NOTE 15—EQUITY COMPENSATION PLANS
The Company has a stock-based compensation plan (the ‘‘Stock Incentive Plan’’) under which it
has previously granted, and may continue to grant, non-qualified stock options, incentive stock options,
restricted stock units (‘‘RSUs’’), and Performance Share Units (‘‘PSUs’’) to key employees and
members of its Board of Directors. As of January 31, 2015, there were 2,643,520 awards outstanding
and 2,455,697 awards available for grant under the Stock Incentive Plan.
Incentive stock options and non-qualified stock options granted to non-officers vest fully on the
third anniversary of their grant date and to officers vest in equal tranches over three year periods. All
currently outstanding options carry an expiration date of seven years. RSUs previously granted to
non-officers vest fully on the third anniversary of their grant date.

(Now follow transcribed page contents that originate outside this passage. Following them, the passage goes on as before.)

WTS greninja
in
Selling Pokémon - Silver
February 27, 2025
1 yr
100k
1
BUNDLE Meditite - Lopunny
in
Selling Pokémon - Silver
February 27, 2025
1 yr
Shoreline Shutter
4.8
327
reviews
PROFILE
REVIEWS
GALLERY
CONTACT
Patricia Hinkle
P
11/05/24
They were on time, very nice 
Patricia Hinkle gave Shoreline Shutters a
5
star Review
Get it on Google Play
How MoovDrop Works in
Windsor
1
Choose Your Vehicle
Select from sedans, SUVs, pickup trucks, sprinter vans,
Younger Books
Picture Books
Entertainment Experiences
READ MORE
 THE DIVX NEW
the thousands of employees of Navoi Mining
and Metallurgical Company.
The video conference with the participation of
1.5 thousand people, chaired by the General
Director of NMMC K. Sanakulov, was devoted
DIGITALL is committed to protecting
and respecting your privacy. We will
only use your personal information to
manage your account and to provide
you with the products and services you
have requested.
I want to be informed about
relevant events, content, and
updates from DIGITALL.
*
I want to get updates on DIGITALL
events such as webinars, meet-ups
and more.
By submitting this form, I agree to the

RSUs previously granted to officers
vest in equal tranches over three year periods. PSUs granted to officers vest on the third anniversary of
their grant date if, and only if, certain predetermined performance targets are achieved.

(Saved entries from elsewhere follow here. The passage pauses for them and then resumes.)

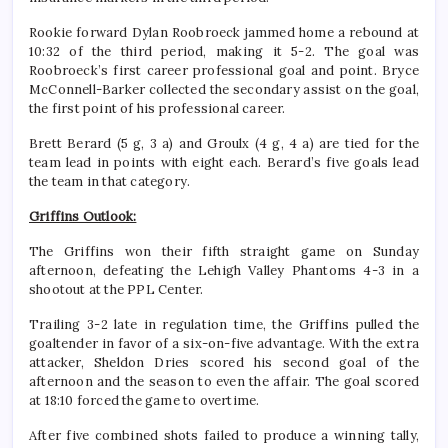
Rookie forward Dylan Roobroeck jammed home a rebound at
10:32 of the third period, making it 5-2. The goal was
Roobroeck’s first career professional goal and point. Bryce
McConnell-Barker collected the secondary assist on the goal,
the first point of his professional career.
Brett Berard (5 g, 3 a) and Groulx (4 g, 4 a) are tied for the
team lead in points with eight each. Berard’s five goals lead
the team in that category.
Griffins Outlook:
The Griffins won their fifth straight game on Sunday
afternoon, defeating the Lehigh Valley Phantoms 4-3 in a
shootout at the PPL Center.
Trailing 3-2 late in regulation time, the Griffins pulled the
goaltender in favor of a six-on-five advantage. With the extra
attacker, Sheldon Dries scored his second goal of the
afternoon and the season to even the affair. The goal scored
at 18:10 forced the game to overtime.
After five combined shots failed to produce a winning tally,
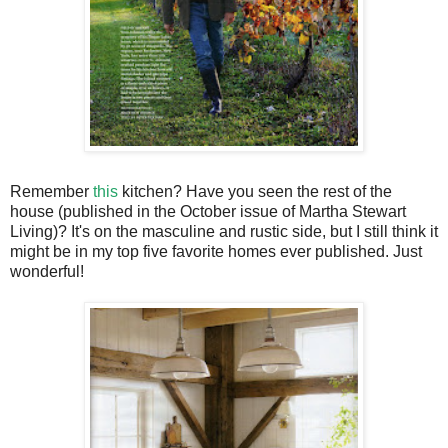
Remember
this
kitchen? Have you seen the rest of the
house (published in the October issue of Martha Stewart
Living)? It's on the masculine and rustic side, but I still think it
might be in my top five favorite homes ever published. Just
wonderful!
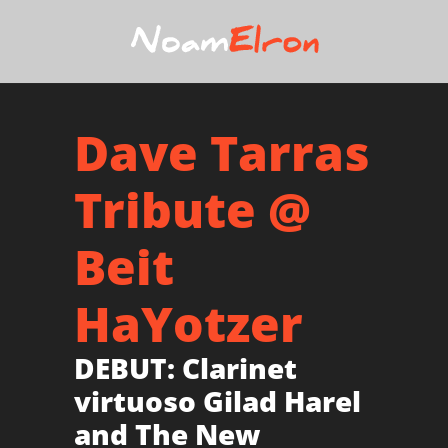
Dave Tarras
Tribute @
Beit
HaYotzer
DEBUT: Clarinet
virtuoso Gilad Harel
and The New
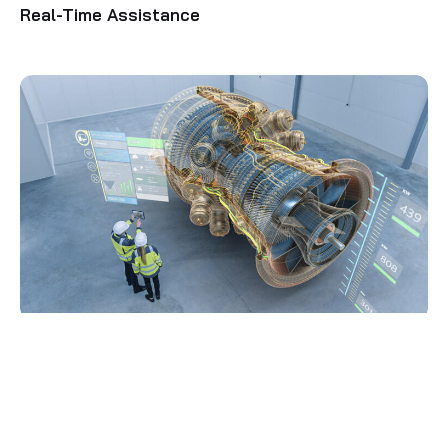
Real-Time Assistance
Digital Twin Enablement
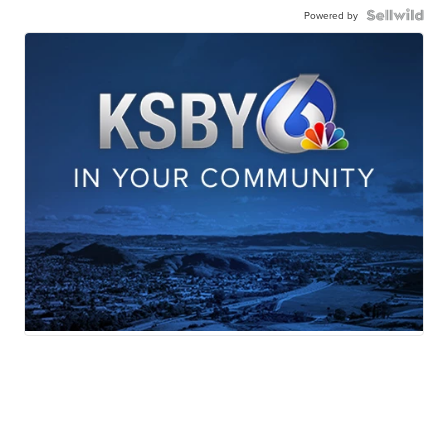
Powered by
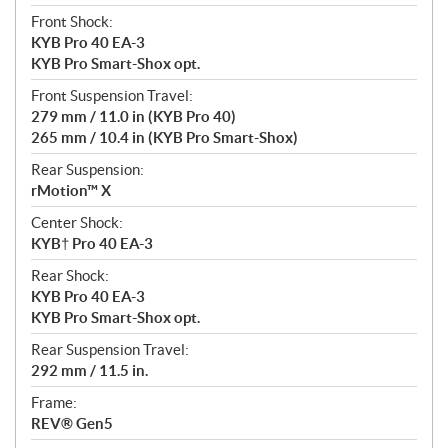
Front Shock:
KYB Pro 40 EA-3
KYB Pro Smart-Shox opt.
Front Suspension Travel:
279 mm / 11.0 in (KYB Pro 40)
265 mm / 10.4 in (KYB Pro Smart-Shox)
Rear Suspension:
rMotion™ X
Center Shock:
KYB† Pro 40 EA-3
Rear Shock:
KYB Pro 40 EA-3
KYB Pro Smart-Shox opt.
Rear Suspension Travel:
292 mm / 11.5 in.
Frame:
REV® Gen5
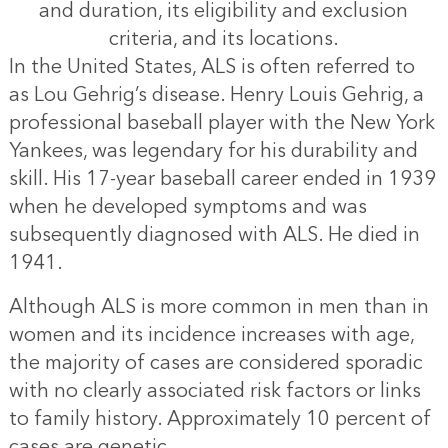
and duration, its eligibility and exclusion
criteria, and its locations.
In the United States, ALS is often referred to
as Lou Gehrig’s disease. Henry Louis Gehrig, a
professional baseball player with the New York
Yankees, was legendary for his durability and
skill. His 17-year baseball career ended in 1939
when he developed symptoms and was
subsequently diagnosed with ALS. He died in
1941.
Although ALS is more common in men than in
women and its incidence increases with age,
the majority of cases are considered sporadic
with no clearly associated risk factors or links
to family history. Approximately 10 percent of
cases are genetic.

The Company has also granted RSUs under the Stock Incentive Plan in conjunction with its
non-qualified deferred compensation plan. Under the deferred compensation plan, through fiscal 2013,
the first 20% of an officer’s bonus deferred into the Company’s stock fund was matched by the
Company on a one-for-one basis with RSUs that vest over a three-year period, with one third vesting
on each of the first three anniversaries of the grant date. On January 31, 2014, the Company amended
and restated the deferred compensation plan to eliminate the automatic matching employer
contributions effective for fiscal 2014.
The terms and conditions applicable to future grants under the Stock Incentive Plan are generally
determined by the Board of Directors, provided that the exercise price of stock options must be at least
100% of the quoted market price of the common stock on the grant date. The Company currently
satisfies all share requirements resulting from RSU and PSU conversions and option exercises from its
treasury stock. The Company believes its treasury share balance at January 31, 2015 is adequate to
satisfy such activity during the next twelve-month period.